"...quizás el grito de un ciudadano puede advertir la presencia de un peligro encubierto o desconocido".

Simón Bolívar, Discurso de Angostura

Adiós de los mariscales

Tres mariscales de campo (o de puente) regresaron sin gloria de Tienditas, frontera caliente de Venezuela y Colombia. Ese 23 de febrero sería la batalla final y, mediante la entrada -sí o sí- de la “ayuda humanitaria”, la liberación definitiva del país. Los presidentes de Paraguay, Chile y Colombia estuvieron allí, pero hubieron de regresar sin combatir, que es lo peor que le puede pasar a un mariscal de campo, trocha o rastrojos, que también los hay.

Desde entonces, Piñera (Chile) y Abdo (Paraguay) se hundieron en el silencio de su vergonzoso fiasco, mientras a Duque (Colombia) se le desató una verborrea contra Venezuela para ocultar la epopeya de su ridículo bélico. El otro mariscal de campo, Macri (Argentina), se felicitó por no haber estado presente, pero por comprometer su honor en el derrocamiento de Maduro, el fracaso le develó que el derrocado sin disparar un tiro sería él. La Casa Rosada lo desbordó.

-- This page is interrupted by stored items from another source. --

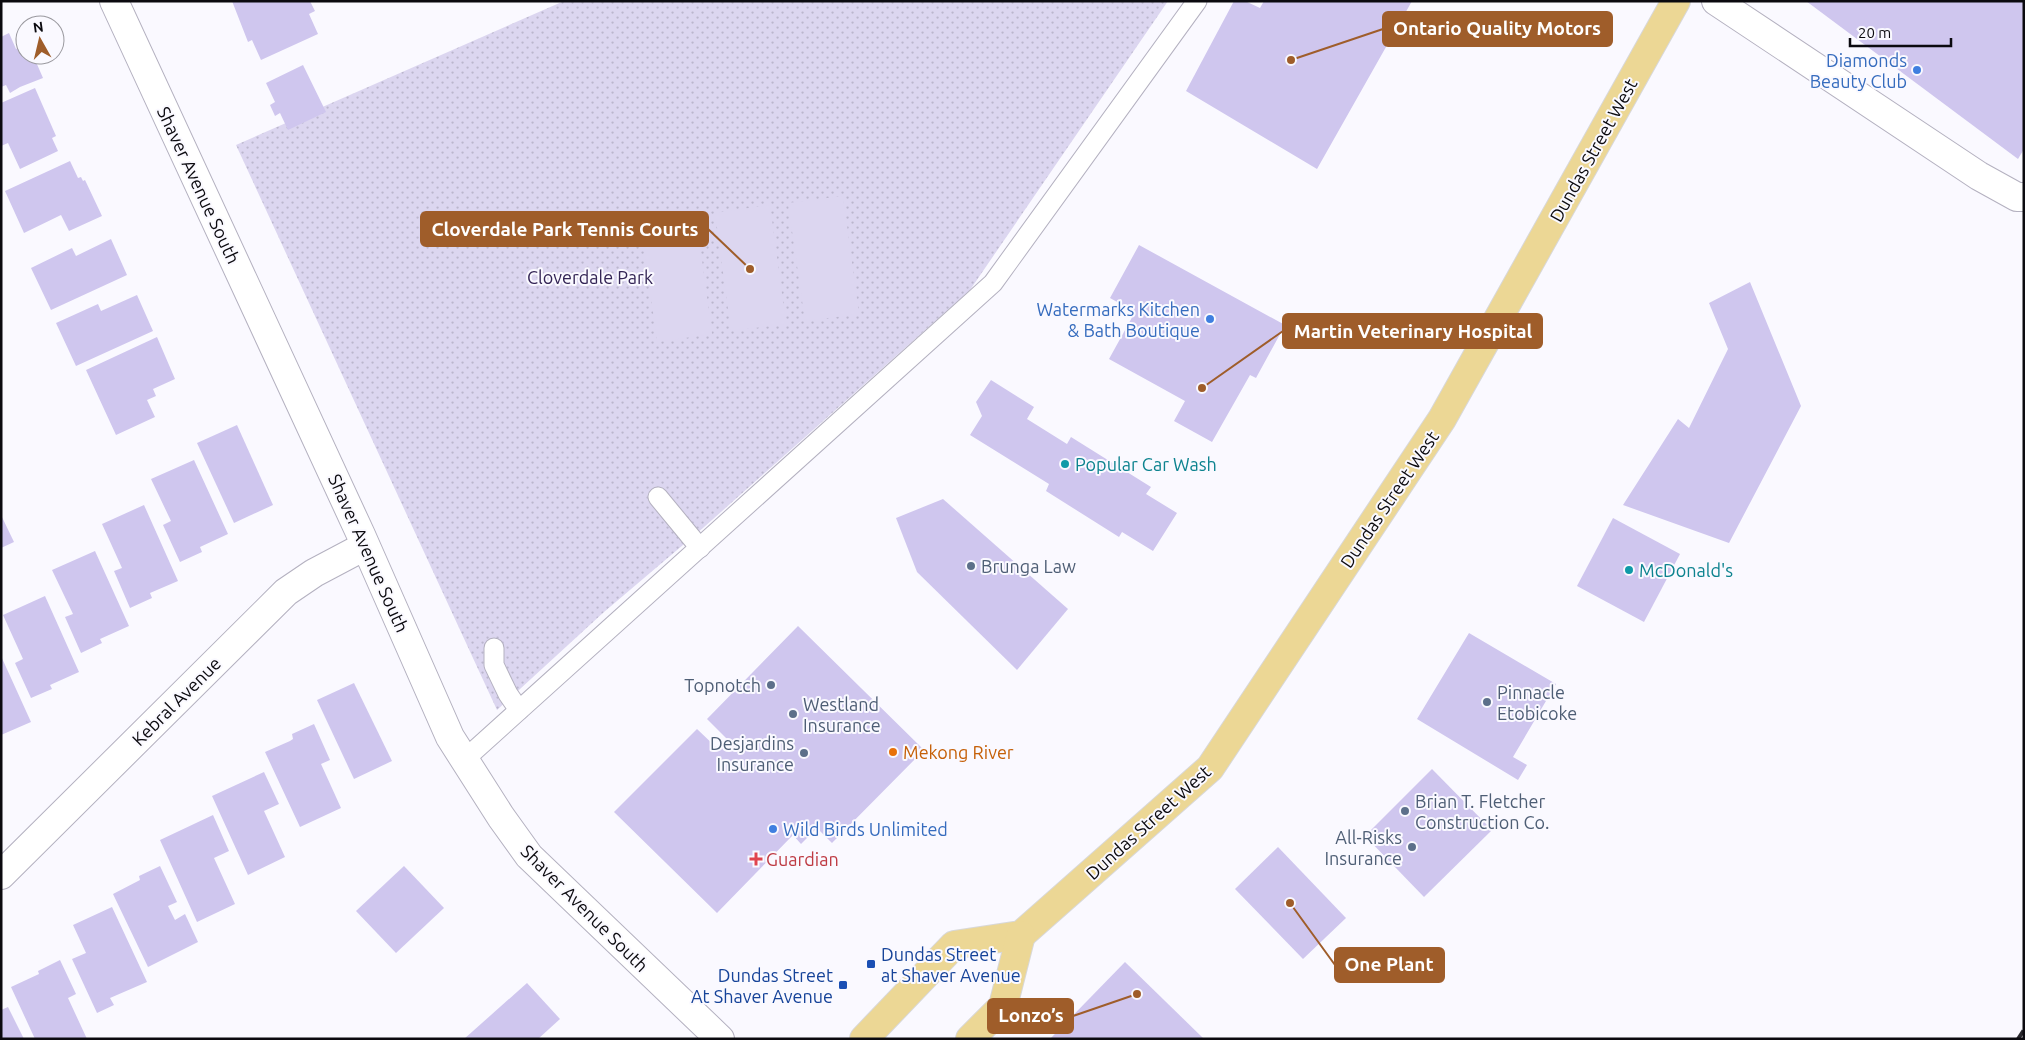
<svg xmlns="http://www.w3.org/2000/svg" width="2025" height="1040" viewBox="0 0 2025 1040" font-family="Ubuntu,sans-serif">
<style>
.grass{fill:url(#grass-dots)}
.garden{fill:#dcd6f0}
.building{fill:#cfc6ee}
.lines{fill:none;stroke-linecap:round;stroke-linejoin:round}
.service-casing{stroke:#b4b1c0;stroke-width:21}
.minor-casing{stroke:#b4b1c0;stroke-width:30}
.tertiary-casing{stroke:#b4b1c0;stroke-width:30}
.primary-casing{stroke:#d8d8d9;stroke-width:30}
.service{stroke:#fff;stroke-width:19}
.minor{stroke:#fff;stroke-width:28}
.tertiary{stroke:#fff;stroke-width:28}
.primary{stroke:#ecd795;stroke-width:28}
.rail{stroke:#28272d;stroke-width:4;stroke-dasharray:10 5;stroke-linecap:butt}
.shop-dot{fill:#3f7fe0;stroke:#faf9ff;stroke-width:2}
.culture-dot{fill:#0f9aa8;stroke:#faf9ff;stroke-width:2}
.service-dot{fill:#5c6f8a;stroke:#faf9ff;stroke-width:2}
.food-dot{fill:#e8710a;stroke:#faf9ff;stroke-width:2}
.health-dot{fill:#e0444e;stroke:#faf9ff;stroke-width:2}
.transit-dot{fill:#1a4fb4;stroke:#faf9ff;stroke-width:2}
.labels{text-anchor:middle;dominant-baseline:central;stroke-width:4;stroke-linejoin:round;paint-order:stroke}
.shop-label{font-size:18px;fill:#366cbe;stroke:#faf9ff;text-anchor:end}
.street-label{font-size:18px;fill:#0b0a0f;stroke:#faf9ff}
.park-label{font-size:18px;fill:#332455;stroke:#faf9ff}
.culture-label{font-size:18px;fill:#0d838f;stroke:#faf9ff;text-anchor:start}
.service-label{font-size:18px;fill:#4e5e75;stroke:#faf9ff;text-anchor:start}
.food-label{font-size:18px;fill:#c56008;stroke:#faf9ff;text-anchor:start}
.health-label{font-size:18px;fill:#be3a42;stroke:#faf9ff;text-anchor:start}
.transit-label{font-size:18px;fill:#164399;stroke:#faf9ff;text-anchor:start}
.leader{fill:none;stroke:#9f5d2a;stroke-width:2}
.callout-dot{fill:#9f5d2a;stroke:#faf9ff;stroke-width:2}
.callout{fill:#9f5d2a;stroke:#9f5d2a;stroke-width:2}
.callout-label{font-size:19px;text-anchor:middle;font-weight:bold;fill:#fff}
</style>
<defs>
<pattern id="grass-dots" width="8" height="8" patternUnits="userSpaceOnUse" patternTransform="scale(1.25)"><rect width="8" height="8" fill="#dcd6f0"/><path d="M2 2h.1M6 6h.1" fill="none" stroke="#bbb6cd" stroke-width="1.8" stroke-linecap="round"/></pattern>
</defs>
<rect width="100%" height="100%" fill="#faf9ff"/>
<polygon class="grass" points="564,1 1168,1 970,290 703,528 604,612 497,710 236,145"/>
<g class="garden">
<polygon points="843,196 859,314 805,321 788,203"/>
<polygon points="770,205 786,324 731,331 715,213"/>
<polygon points="696,216 712,334 657,342 641,223"/>
</g>
<g class="building">
<polygon points="232,1 310,1 315,11 309,14 318,34 261,60 252,40 248,42"/>
<polygon points="1234,1 1245,1 1260,8 1264,1 1412,1 1317,169 1186,91"/>
<polygon points="1806,1 2024,1 2024,149 2018,159"/>
<polygon points="9,33 16,49 25,44 25,55 33,55 43,78 20,87 10,93 6,85 1,87 1,37"/>
<polygon points="303,65 326,112 288,130 280,113 275,116 270,105 275,102 266,83"/>
<polygon points="35,88 56,136 52,138 58,151 20,169 8,143 1,146 1,103"/>
<polygon points="70,161 78,178 81,177 83,181 85,180 102,216 69,231 61,215 24,233 5,191"/>
<polygon points="111,239 127,275 51,310 31,268 72,248 76,256"/>
<polygon points="1139,245 1285,325 1256,378 1250,375 1212,442 1174,421 1185,401 1109,359 1135,312 1110,298"/>
<polygon points="1750,282 1801,406 1729,543 1623,505 1678,419 1689,428 1728,349 1709,303"/>
<polygon points="137,295 153,331 76,366 56,323 98,304 101,311"/>
<polygon points="157,337 175,379 153,389 156,396 147,400 155,417 116,435 86,370"/>
<polygon points="991,380 1034,407 1027,419 1067,444 1071,437 1151,487 1146,494 1177,513 1153,551 1122,532 1119,537 1046,491 1049,484 970,435 982,416 976,402"/>
<polygon points="237,425 273,505 234,523 197,443"/>
<polygon points="194,460 228,534 200,547 202,552 180,562 163,525 171,521 151,479"/>
<polygon points="943,499 1068,609 1017,670 917,572 896,518"/>
<polygon points="144,505 178,581 150,593 152,598 130,608 114,571 122,568 102,524"/>
<polygon points="1,515 14,542 1,548"/>
<polygon points="1613,518 1680,554 1644,622 1577,586"/>
<polygon points="95,551 129,626 100,639 102,643 81,653 65,617 73,614 52,570"/>
<polygon points="45,596 79,672 50,685 52,689 31,698 15,663 23,659 3,615"/>
<polygon points="798,626 924,750 832,843 817,828 801,844 793,835 717,913 614,812 697,729 718,749 728,740 707,719"/>
<polygon points="1469,633 1556,684 1513,757 1527,765 1518,780 1417,719"/>
<polygon points="1,656 31,722 1,735"/>
<polygon points="354,683 392,761 354,779 317,700"/>
<polygon points="314,724 330,760 321,764 341,808 300,827 265,752 290,741 293,739 292,734"/>
<polygon points="1432,769 1492,830 1424,897 1365,836"/>
<polygon points="264,772 279,804 264,811 285,857 248,875 212,796"/>
<polygon points="213,815 229,851 214,858 235,904 197,922 160,840"/>
<polygon points="1278,847 1346,918 1303,959 1235,889"/>
<polygon points="160,866 177,902 168,906 175,920 185,914 198,942 148,967 113,894 140,880 139,876"/>
<polygon points="404,866 444,908 396,953 356,911"/>
<polygon points="112,907 147,982 110,998 114,1005 97,1013 72,959 86,953 73,925"/>
<polygon points="60,960 76,994 68,998 87,1039 35,1039 11,987 39,974 38,971"/>
<polygon points="1125,962 1204,1039 1050,1039"/>
<polygon points="527,983 560,1019 538,1039 464,1039"/>
<polygon points="8,1007 24,1039 1,1039 1,1010"/>
</g>
<g class="lines">
<g class="service-casing">
<g id="service">
<polyline points="658,497 700,548"/>
<polyline points="494,648 494,665 508,694 519,710"/>
<polyline points="465,759 993,283 1197,1"/>
</g>
</g>
<g class="minor-casing">
<g id="minor">
<polyline points="1716,1 1979,176 2017,197 2024,197"/>
<polyline points="1,875 286,592 314,573 365,546"/>
</g>
</g>
<g class="tertiary-casing">
<polyline id="tertiary" points="114,1 361,535 450,737 501,817 529,856 720,1039"/>
</g>
<g class="primary-casing">
<g id="primary">
<polyline points="864,1039 954,945 1021,935 1210,768 1442,419 1676,1"/>
<polyline points="970,1039 1003,1006 1021,935"/>
</g>
</g>
<use href="#service" class="service"/>
<use href="#minor" class="minor"/>
<use href="#tertiary" class="tertiary"/>
<use href="#primary" class="primary"/>
<polyline class="rail" points="2018,1039 2024,1030"/>
</g>
<g class="shop-dot">
<circle cx="1917" cy="70" r="5"/>
<circle cx="1210" cy="319" r="5"/>
<circle cx="773" cy="829" r="5"/>
</g>
<g class="culture-dot">
<circle cx="1065" cy="464" r="5"/>
<circle cx="1629" cy="570" r="5"/>
</g>
<g class="service-dot">
<circle cx="971" cy="566" r="5"/>
<circle cx="771" cy="685" r="5"/>
<circle cx="1487" cy="702" r="5"/>
<circle cx="793" cy="714" r="5"/>
<circle cx="804" cy="753" r="5"/>
<circle cx="1405" cy="811" r="5"/>
<circle cx="1412" cy="847" r="5"/>
</g>
<circle class="food-dot" cx="893" cy="752" r="5"/>
<path class="health-dot" d="M753.5 851.5h5v5h5v5h-5v5h-5v-5h-5v-5h5z"/>
<g class="transit-dot">
<rect x="866" y="959" width="10" height="10" rx="2.5"/>
<rect x="838" y="980" width="10" height="10" rx="2.5"/>
</g>
<g class="labels">
<g class="shop-label">
<text x="1907" y="60">Diamonds<tspan x="1907" dy="21">Beauty Club</tspan></text>
<text x="1200" y="309">Watermarks Kitchen<tspan x="1200" dy="21">&amp; Bath Boutique</tspan></text>
<text x="783" y="829" text-anchor="start">Wild Birds Unlimited</text>
</g>
<g class="street-label">
<text transform="translate(1593 150) rotate(-61)">Dundas Street West</text>
<text transform="translate(199 185) rotate(65)">Shaver Avenue South</text>
<text transform="translate(1389 499) rotate(-56)">Dundas Street West</text>
<text transform="translate(369 553) rotate(66)">Shaver Avenue South</text>
<text transform="translate(176 701) rotate(-45)">Kebral Avenue</text>
<text transform="translate(1148 822) rotate(-42)">Dundas Street West</text>
<text transform="translate(585 908) rotate(45)">Shaver Avenue South</text>
</g>
<g class="park-label">
<text x="590" y="277">Cloverdale Park</text>
</g>
<g class="culture-label">
<text x="1075" y="464">Popular Car Wash</text>
<text x="1639" y="570">McDonald's</text>
</g>
<g class="service-label">
<text x="981" y="566">Brunga Law</text>
<text x="761" y="685" text-anchor="end">Topnotch</text>
<text x="1497" y="692">Pinnacle<tspan x="1497" dy="21">Etobicoke</tspan></text>
<text x="803" y="704">Westland<tspan x="803" dy="21">Insurance</tspan></text>
<text x="794" y="743" text-anchor="end">Desjardins<tspan x="794" dy="21">Insurance</tspan></text>
<text x="1415" y="801">Brian T. Fletcher<tspan x="1415" dy="21">Construction Co.</tspan></text>
<text x="1402" y="837" text-anchor="end">All-Risks<tspan x="1402" dy="21">Insurance</tspan></text>
</g>
<g class="food-label">
<text x="903" y="752">Mekong River</text>
</g>
<g class="health-label">
<text x="766" y="859">Guardian</text>
</g>
<g class="transit-label">
<text x="881" y="954">Dundas Street<tspan x="881" dy="21">at Shaver Avenue</tspan></text>
<text x="833" y="975" text-anchor="end">Dundas Street<tspan x="833" dy="21">At Shaver Avenue</tspan></text>
</g>
</g>
<path class="leader" d="M1291 60L1383 29M750 269L708 229M1202 388L1283 331M1290 903L1335 965M1137 994L1073 1016"/>
<g class="callout-dot">
<circle cx="1291" cy="60" r="5"/>
<circle cx="750" cy="269" r="5"/>
<circle cx="1202" cy="388" r="5"/>
<circle cx="1290" cy="903" r="5"/>
<circle cx="1137" cy="994" r="5"/>
</g>
<g class="callout">
<rect x="1383" y="12" width="229" height="34" rx="5"/>
<rect x="421" y="212" width="287" height="34" rx="5"/>
<rect x="1283" y="314" width="259" height="34" rx="5"/>
<rect x="1335" y="948" width="109" height="34" rx="5"/>
<rect x="988" y="999" width="85" height="34" rx="5"/>
</g>
<g class="callout-label">
<text x="1497" y="35">Ontario Quality Motors</text>
<text x="565" y="236">Cloverdale Park Tennis Courts</text>
<text x="1413" y="338">Martin Veterinary Hospital</text>
<text x="1389" y="971">One Plant</text>
<text x="1031" y="1022">Lonzo’s</text>
</g>
<rect width="2025" height="1040" fill="none" stroke="#0b0a0f" stroke-width="5"/>
<g transform="translate(40 40) rotate(352)"><circle r="24" fill="#faf9ff" stroke="#9a999f"/>
<path d="M0-4L9 19L0 12L-9 19Z" fill="#9f5d2a"/>
<text y="-8" font-size="14" font-weight="bold" text-anchor="middle" fill="#0b0a0f">N</text>
</g>
<path d="M1850 38v8h101v-8" fill="none" stroke="#0b0a0f" stroke-width="2.5"/>
<text x="1858" y="38" font-size="15" fill="#0b0a0f" stroke="#faf9ff" stroke-width="4" paint-order="stroke">20 m</text>
</svg>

Los ejércitos de estos mariscales estuvieron monitoreados por el halcón John Bolton, quien había informado a Trump que el autoproclamado le prometió la mitad de la Fanb para el glorioso día del sí o sí. Todo terminó en nada nada. Bolton rodaría meses después por engañar a su comandante, pero antes respaldó el golpe definitivo del 30 de abril. Nunca se había visto a un veterano de guerra del US Army apoyando un golpe perpetrado desde un distribuidor, con guacales de plátanos verdes apostados estratégicamente, con un objetivo misterioso que todavía intriga a la Nasa y al Pentágono.

Los mariscales de los guacales, debelada la insurrección, huyeron hacia las embajadas más cercanas, en vehículos previamente ubicados por si acaso una vaina, como en efecto ocurrió. Yo aprendí a escribir crónicas de guerra leyendo a Ernest Hemingway, cuando este genial novelista era corresponsal en la guerra civil española. El me enseñó que la bala más peligrosa es la que no se oye. Pero nunca me reveló la utilidad de los plátanos en algo tan serio como tumbar gobiernos constitucionales.

El humillado adiós de todos aquellos mariscales de puentes, trochas y rastrojos me recordó la sentencia de mi abuelo: “El plátano alcanza su mayor dignidad en el pabellón con baranda”. De haber tenido ellos un antepasado tan sabio, nunca hubieran confundido la guerra con el fogón.